Using external lib (cuDNN) with INT8 ops

eqy · February 27, 2019, 1:10am

Do we currently support this use-case? It looks like the operator selection/profiling part of cuDNN works, but when running I get CUDNN_STATUS_BAD_PARAM. CC @masahi

masahi · February 27, 2019, 1:48am

no, it looks like we are passing hard coded CUDNN_DATA_FLOAT as dtype to cuDNN calls I’ll fix this soon.

masahi · February 27, 2019, 5:45am

@eqy is cuDNN with Int8 supposed to work on a pascal card? It seems I can’t even create a conv descriptor when dtype is Int8 (cudnnSetConvolution2dDescriptor). algo selection is done on fp32 (hard coded, need to be fixed), with int8 nothing works.

eqy · February 27, 2019, 8:05am

I do not know if cuDNN works, but tuning with TVM schedules works (I just wanted to try something quickly before doing tuning). I think the TVM performance is reasonable (~35TOP/s at batch size 128 on 1080 Ti), so it is not urgent.

We did recently get some 2080 Ti cards too though

zhigaowu · November 12, 2019, 9:25am

any updates here? i got the same issue with int8 quantization model. and the TVM version is 0.6(just one month ahead, not the latest)

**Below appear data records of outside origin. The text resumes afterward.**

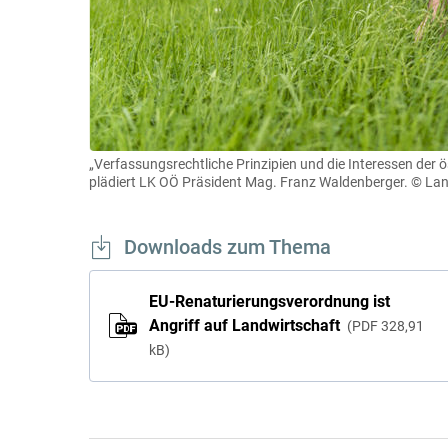
„Verfassungsrechtliche Prinzipien und die Interessen der ö
plädiert LK OÖ Präsident Mag. Franz Waldenberger.
© Lan
Downloads zum Thema
EU-Renaturierungsverordnung ist
Angriff auf Landwirtschaft
PDF
328,91
kB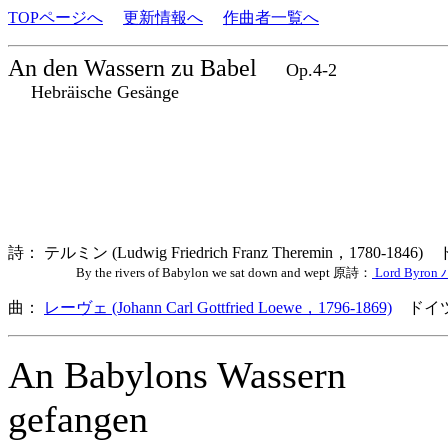
TOPページへ
更新情報へ
作曲者一覧へ
An den Wassern zu Babel
Op.4-2
Hebräische Gesänge
詩： テルミン (Ludwig Friedrich Franz Theremin，1780-1846
By the rivers of Babylon we sat down and wept 原詩：
Lord Byro
曲：
レーヴェ (Johann Carl Gottfried Loewe，1796-1869)
ドイツ
An Babylons Wassern
gefangen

zhigaowu · November 12, 2019, 8:30am

tvm\src\contrib\cudnn\conv_forward.cc:69: Check failed: e == CUDNN_STATUS_SUCCESS (3 vs. 0) : cuDNN: CUDNN_STATUS_BAD_PARAM

TVM_REGISTER_GLOBAL("tvm.contrib.cudnn.conv2d.forward")
.set_body([](TVMArgs args, TVMRetValue *ret) {
  int mode = args[0];
  int format = args[1];
  int algo = args[2];
  int pad_h = args[3];
  int pad_w = args[4];
  int stride_h = args[5];
  int stride_w = args[6];
  int dilation_h = args[7];
  int dilation_w = args[8];
  DLTensor *x = args[9];
  DLTensor *w = args[10];
  DLTensor *y = args[11];
  CuDNNThreadEntry* entry_ptr = CuDNNThreadEntry::ThreadLocal();
  // Set Mode
  entry_ptr->conv_entry.mode = static_cast<cudnnConvolutionMode_t>(mode);
  // Set Format
  entry_ptr->conv_entry.tensor_format = static_cast<cudnnTensorFormat_t>(format);
  // Set Algo
  entry_ptr->conv_entry.fwd_algo = static_cast<cudnnConvolutionFwdAlgo_t>(algo);
  // Set Ctx
  entry_ptr->conv_entry.ctx = x->ctx;
  // Set Data Type
  entry_ptr->conv_entry.data_type = CuDNNDataType::DLTypeToCuDNNType(x->dtype);
  // Set Desc
  CUDNN_CALL(cudnnSetConvolution2dDescriptor(entry_ptr->conv_entry.conv_desc,
                                             pad_h,
                                             pad_w,
                                             stride_h,
                                             stride_w,
                                             dilation_h,
                                             dilation_w,
                                             entry_ptr->conv_entry.mode,
                                             entry_ptr->conv_entry.data_type));

line 69 is the call of cudnnSetConvolution2dDescriptor.

Hzfengsy · November 12, 2019, 9:12pm

I’m trying to add TensorCore support for cuDNN and cublas backend. I have found and fixed it at my local branch. I will submit a PR soon. Please wait some more time.

zhigaowu · November 13, 2019, 5:47am

that would be great work